• **Assignment**
Whenever the string "Numbers" turns up in a line below, that line should be copied.

• **Dataset content**
▬▬▬▬▬▬
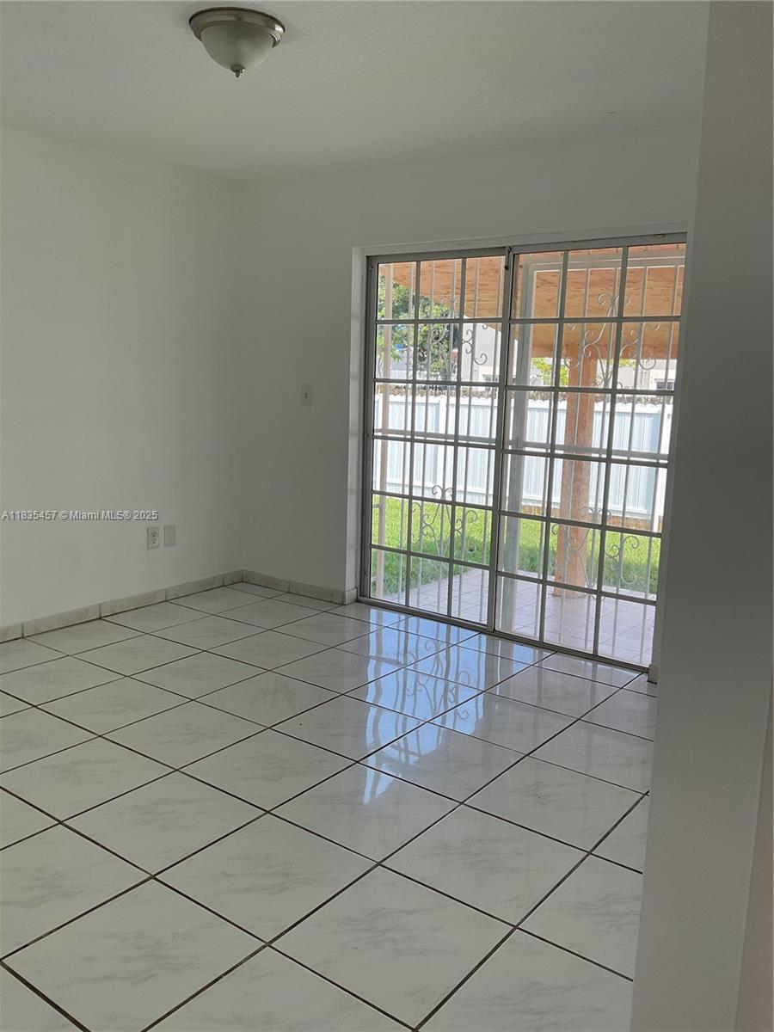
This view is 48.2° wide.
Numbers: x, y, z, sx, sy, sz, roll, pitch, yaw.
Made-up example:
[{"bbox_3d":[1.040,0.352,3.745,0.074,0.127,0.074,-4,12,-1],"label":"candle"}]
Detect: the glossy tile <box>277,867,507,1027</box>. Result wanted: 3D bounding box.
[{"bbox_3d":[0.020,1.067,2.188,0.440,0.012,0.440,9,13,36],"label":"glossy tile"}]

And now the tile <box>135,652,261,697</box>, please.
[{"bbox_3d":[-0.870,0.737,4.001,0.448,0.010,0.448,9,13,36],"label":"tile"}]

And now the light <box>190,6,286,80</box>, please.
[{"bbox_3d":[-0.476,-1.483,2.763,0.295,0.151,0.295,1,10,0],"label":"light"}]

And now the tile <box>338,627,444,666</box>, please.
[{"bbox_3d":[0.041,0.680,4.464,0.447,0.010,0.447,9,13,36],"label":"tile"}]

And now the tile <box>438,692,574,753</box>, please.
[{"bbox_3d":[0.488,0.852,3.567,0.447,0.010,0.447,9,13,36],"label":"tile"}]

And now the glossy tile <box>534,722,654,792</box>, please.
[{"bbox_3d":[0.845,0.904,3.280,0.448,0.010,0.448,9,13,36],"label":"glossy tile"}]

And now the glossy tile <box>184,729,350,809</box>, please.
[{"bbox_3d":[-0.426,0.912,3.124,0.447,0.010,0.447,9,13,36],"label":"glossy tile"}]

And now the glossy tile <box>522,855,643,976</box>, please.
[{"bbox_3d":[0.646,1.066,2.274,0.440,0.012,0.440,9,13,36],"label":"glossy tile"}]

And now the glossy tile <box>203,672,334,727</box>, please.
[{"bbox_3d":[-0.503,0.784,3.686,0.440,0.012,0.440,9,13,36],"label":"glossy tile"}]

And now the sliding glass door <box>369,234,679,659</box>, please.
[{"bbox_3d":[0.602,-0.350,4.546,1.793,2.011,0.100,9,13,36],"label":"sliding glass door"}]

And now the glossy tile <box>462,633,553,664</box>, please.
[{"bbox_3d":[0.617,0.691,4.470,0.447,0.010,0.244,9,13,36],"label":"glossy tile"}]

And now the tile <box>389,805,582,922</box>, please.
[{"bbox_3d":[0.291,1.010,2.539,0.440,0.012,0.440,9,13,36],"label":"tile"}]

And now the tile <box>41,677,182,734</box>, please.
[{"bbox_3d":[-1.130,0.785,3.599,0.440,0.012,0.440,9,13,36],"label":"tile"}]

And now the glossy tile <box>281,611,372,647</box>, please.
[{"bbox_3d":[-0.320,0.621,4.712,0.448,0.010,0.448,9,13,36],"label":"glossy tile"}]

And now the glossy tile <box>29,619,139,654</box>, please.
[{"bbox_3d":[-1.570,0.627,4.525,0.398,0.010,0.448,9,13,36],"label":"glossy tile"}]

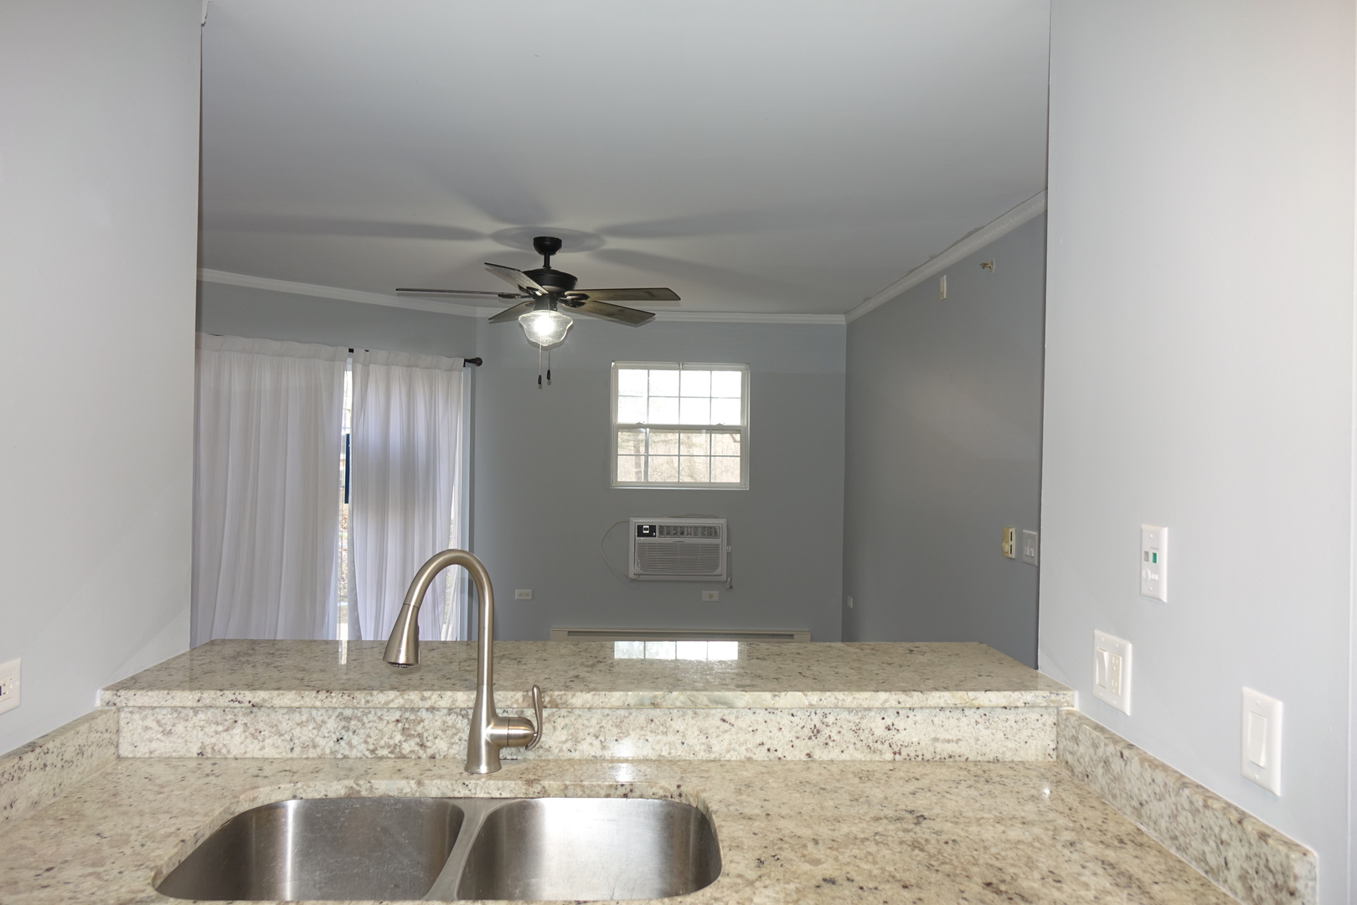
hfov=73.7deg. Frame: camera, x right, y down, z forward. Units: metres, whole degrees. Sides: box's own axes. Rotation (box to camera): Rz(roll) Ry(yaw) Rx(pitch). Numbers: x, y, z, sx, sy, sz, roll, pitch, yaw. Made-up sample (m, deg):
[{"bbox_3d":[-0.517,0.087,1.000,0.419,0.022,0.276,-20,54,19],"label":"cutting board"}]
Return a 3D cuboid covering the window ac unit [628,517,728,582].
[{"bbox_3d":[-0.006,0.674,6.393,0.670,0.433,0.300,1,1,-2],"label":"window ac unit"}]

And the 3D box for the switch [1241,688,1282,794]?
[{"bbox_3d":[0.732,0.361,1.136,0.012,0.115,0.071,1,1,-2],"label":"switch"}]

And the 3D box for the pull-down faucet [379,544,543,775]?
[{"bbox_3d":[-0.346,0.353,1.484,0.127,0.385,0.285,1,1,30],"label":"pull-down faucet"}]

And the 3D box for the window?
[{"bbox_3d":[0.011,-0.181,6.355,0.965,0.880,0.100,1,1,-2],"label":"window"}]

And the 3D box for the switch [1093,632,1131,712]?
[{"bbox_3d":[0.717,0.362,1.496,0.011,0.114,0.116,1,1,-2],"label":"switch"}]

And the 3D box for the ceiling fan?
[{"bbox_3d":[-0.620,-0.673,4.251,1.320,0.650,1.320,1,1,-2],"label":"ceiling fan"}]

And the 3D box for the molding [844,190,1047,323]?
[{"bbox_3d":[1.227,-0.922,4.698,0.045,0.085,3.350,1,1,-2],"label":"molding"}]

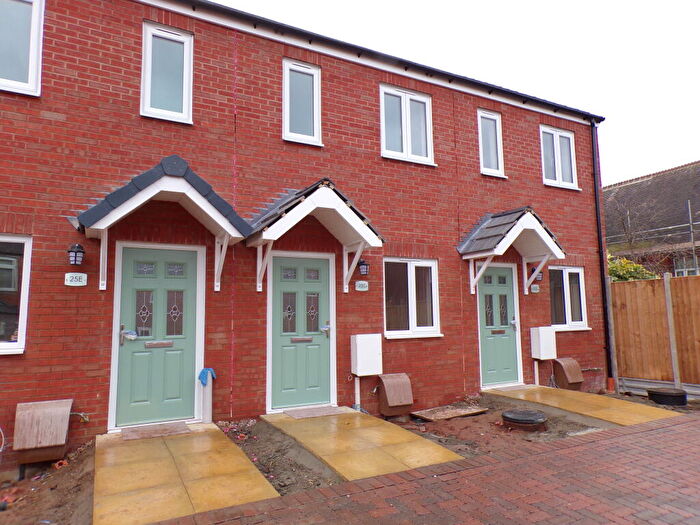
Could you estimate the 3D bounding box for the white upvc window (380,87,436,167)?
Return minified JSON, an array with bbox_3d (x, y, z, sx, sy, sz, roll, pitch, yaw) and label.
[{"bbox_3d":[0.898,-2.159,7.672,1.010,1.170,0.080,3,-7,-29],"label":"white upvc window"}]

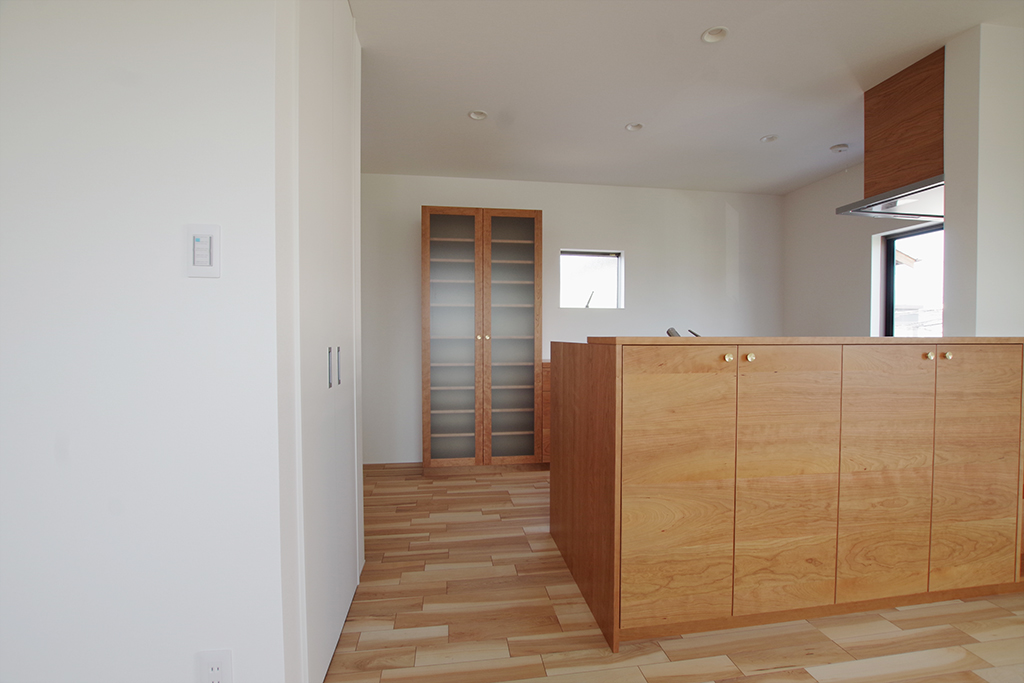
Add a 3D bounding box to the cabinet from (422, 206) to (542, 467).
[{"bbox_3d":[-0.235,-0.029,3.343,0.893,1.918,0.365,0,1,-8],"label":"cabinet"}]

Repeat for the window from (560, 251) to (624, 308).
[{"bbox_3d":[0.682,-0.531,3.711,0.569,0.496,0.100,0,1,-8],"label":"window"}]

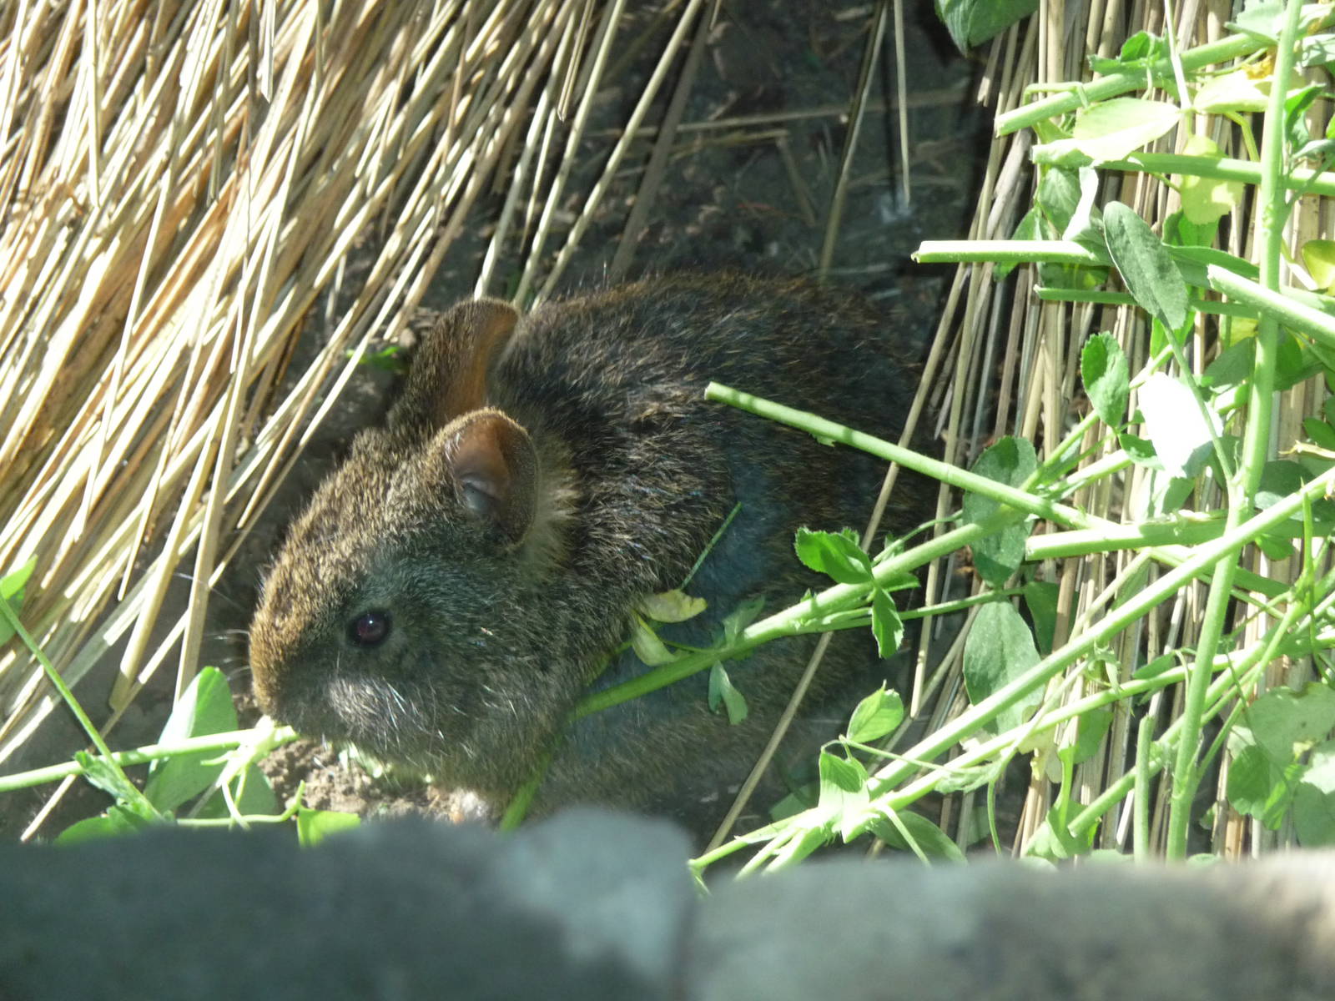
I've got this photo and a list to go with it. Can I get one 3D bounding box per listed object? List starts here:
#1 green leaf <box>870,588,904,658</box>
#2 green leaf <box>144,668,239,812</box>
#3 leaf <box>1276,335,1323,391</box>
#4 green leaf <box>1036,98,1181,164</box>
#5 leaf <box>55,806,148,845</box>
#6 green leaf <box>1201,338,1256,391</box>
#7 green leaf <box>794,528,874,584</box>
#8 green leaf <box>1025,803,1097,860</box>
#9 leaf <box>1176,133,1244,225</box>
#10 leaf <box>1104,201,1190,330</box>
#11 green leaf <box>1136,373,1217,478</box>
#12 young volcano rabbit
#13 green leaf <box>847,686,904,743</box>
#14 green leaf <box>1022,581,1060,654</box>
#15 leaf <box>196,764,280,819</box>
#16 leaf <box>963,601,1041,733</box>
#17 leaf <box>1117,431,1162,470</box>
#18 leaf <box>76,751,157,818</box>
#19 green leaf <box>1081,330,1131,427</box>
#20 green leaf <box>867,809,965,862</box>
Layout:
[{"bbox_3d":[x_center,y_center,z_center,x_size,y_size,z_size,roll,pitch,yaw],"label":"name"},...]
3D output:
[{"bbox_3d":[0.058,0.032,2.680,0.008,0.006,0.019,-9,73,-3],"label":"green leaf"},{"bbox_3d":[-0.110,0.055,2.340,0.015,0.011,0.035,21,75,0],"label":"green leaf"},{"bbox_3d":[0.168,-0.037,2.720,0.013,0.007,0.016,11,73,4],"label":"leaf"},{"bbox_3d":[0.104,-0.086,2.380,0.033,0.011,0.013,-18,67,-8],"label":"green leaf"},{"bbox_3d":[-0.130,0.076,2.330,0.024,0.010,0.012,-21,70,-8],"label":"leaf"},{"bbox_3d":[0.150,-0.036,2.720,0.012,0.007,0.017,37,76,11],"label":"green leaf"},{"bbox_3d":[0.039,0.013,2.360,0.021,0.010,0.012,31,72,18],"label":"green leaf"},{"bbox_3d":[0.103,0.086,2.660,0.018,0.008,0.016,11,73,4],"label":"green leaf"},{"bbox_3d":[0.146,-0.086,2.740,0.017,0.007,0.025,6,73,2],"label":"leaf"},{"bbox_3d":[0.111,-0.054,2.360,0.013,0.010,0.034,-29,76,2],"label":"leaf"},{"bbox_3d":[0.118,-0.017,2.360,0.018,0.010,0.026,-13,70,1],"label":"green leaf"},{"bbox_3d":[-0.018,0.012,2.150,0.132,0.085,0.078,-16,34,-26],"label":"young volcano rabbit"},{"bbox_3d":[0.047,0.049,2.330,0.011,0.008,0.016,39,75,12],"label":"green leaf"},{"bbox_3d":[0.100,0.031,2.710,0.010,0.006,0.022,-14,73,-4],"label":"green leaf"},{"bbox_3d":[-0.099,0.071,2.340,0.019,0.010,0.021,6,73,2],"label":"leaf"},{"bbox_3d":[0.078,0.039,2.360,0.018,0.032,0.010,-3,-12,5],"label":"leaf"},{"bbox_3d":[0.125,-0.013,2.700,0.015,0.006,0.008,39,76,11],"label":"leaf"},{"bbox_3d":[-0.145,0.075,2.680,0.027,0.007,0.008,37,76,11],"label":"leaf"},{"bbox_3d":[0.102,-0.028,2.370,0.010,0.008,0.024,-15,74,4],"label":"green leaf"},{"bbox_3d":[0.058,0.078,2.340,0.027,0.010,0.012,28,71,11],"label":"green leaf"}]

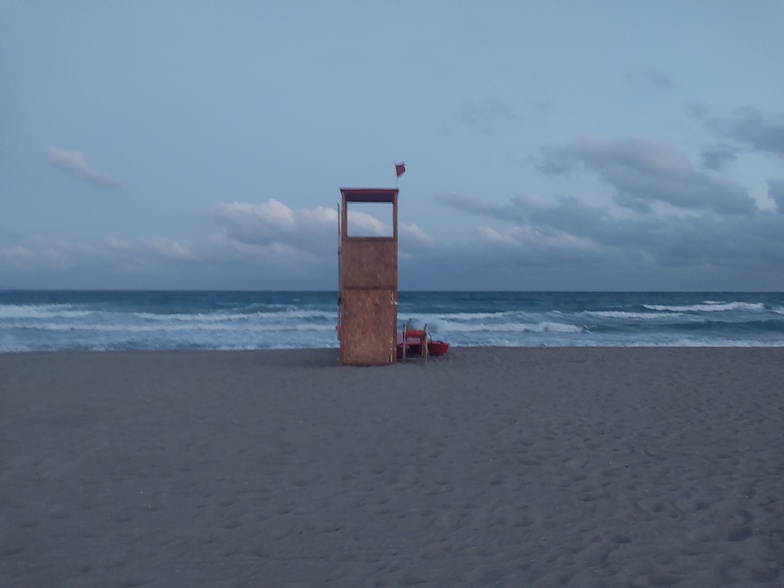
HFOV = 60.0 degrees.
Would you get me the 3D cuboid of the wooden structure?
▬▬▬▬▬▬
• **Task result**
Numbers: x, y, z, sx, sy, sz, roll, pitch, yaw.
hfov=73.7deg. Frame: camera, x right, y down, z forward. Units: metres, whole degrees. Sides: box's own axes. Rotation (box to camera): Rz(roll) Ry(yaw) Rx(pitch). Numbers: x, y, z, sx, sy, sz, roll, pitch, yaw. Made-up sample (m, deg):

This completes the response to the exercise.